* **Task details**: Continue the article on immune genes inherited from Neanderthals and Denisovans, picking up after its final sentence.

* **Passage to read**:
"""

Long ago, in a part of the world now known as Europe, early modern humans
lived alongside the Neanderthal people - and they interbred.
A fast-growing population of humans eventually drove the Neanderthals to
extinction 30,000 years ago, but the benefits of those early dalliances
between the two groups live on.
The Neanderthals, it seems, passed on to humans many of the genes that now
mark our greatly improved immune systems, according to an international
team of researchers led by a Stanford group.
The researchers, deciphering the genome of fossil Neanderthals and modern
humans, report they have found in both a major group of matching immune
system genes - genes the scientists say we inherited from our stocky Ice
Age predecessors.
The same scientists also studied the genes of a different ancient people,
the Denisovans, who were contemporary with the Neanderthals and whose
meager fossils were found in a Siberian cave called Denisova. The
Denisovans, the Stanford scientists said, were likely a "sister group to
the Neanderthals" who apparently bequeathed genes of their immune systems
to modern Melanesians - the people of New Guinea, Fiji and scores of other
islands in the western South Pacific.
In a report published in the journal ScienceExpress on Thursday, Peter
Parham, a Stanford microbiologist and immunologist, describes how he and
22 colleagues from five nations traced the genetic history of the varied
people who originated in Africa and later moved into Europe and the Middle
East. Genomes decipherd
The German anthropologist Svänte Paabo and his colleagues first deciphered
the Neanderthal and Denisovan genomes and showed where and when they
interbred with modern humans.
The fossil record indicates that those ancient pre-human people apparently
left Africa some 400,000 years ago and roamed across Europe and Asia until
modern humans moved into their Eurasian turf from Africa around 85,000
years ago, and quickly replaced them, Parham said.
Homo sapiens overran the Neanderthals from Northern Europe to Spain, and
by 30,000 years ago the Neanderthals were gone. Similarly, humans also
overran the Denisovans in Siberia and they disappeared at about the same
time.

"""

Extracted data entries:

"""

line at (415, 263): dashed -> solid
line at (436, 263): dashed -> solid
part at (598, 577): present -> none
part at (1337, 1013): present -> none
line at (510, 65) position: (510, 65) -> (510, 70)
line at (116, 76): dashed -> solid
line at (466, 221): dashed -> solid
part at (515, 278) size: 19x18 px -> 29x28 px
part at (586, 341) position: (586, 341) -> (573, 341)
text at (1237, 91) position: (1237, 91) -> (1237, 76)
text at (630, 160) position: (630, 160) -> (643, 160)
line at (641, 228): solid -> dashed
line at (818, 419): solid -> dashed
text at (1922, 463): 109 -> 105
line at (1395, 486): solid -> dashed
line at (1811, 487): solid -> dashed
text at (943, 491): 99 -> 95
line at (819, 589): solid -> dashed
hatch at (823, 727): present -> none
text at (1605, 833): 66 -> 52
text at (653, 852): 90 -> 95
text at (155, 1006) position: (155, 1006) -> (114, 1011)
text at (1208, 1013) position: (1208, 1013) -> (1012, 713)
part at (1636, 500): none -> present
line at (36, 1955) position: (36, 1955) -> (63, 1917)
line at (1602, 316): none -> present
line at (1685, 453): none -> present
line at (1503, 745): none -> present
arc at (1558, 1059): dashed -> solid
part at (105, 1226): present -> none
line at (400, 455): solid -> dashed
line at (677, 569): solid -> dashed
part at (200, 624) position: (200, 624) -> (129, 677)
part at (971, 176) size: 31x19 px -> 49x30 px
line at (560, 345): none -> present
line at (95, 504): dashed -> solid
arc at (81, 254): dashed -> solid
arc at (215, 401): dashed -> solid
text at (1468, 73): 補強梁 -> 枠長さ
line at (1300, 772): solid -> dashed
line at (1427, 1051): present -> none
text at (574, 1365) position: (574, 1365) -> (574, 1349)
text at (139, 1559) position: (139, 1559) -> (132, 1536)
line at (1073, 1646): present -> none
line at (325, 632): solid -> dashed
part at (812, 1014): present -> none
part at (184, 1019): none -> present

"""

* **Exercise output**:
But some of their genes lived on in humans, Parham's team reported. They
were found in modern people in Europe, Asia and Melanesia, but not found
in African people, the researchers said. Bacterial protection
The parts of the modern immune system that come from the Neanderthals and
Denisovans are known as the HLA histocompatibility complex, a group of
protein-creating genes located on chromosome six that help protect humans
against assaults by some bacterial infections and viruses, and the
rejection of tissue transplants.
"All this tells us a lot about human history," Parham said. "We didn't
just replace the Neanderthals and Denisovans, we have retained some of
them in us. There was a lot of diversity in dealing with the pathogens
they faced, and we have that diversity too."
The report is likely to generate some controversy among geneticists.
Montgomery Slatkin, a UC Berkeley geneticist who was on Paabo's team,
commented cautiously.
He called the conclusions "plausible," largely because the HLA genes from
Neanderthals were found in Europeans but not in Africans. As to finding
Denisovan genes in modern Europeans, Slatkin said: "I am less convinced of
this, although their conclusion is not completely implausible."
He was more certain about the finding that the Denisovan immune system
genes exist in modern Melanesians.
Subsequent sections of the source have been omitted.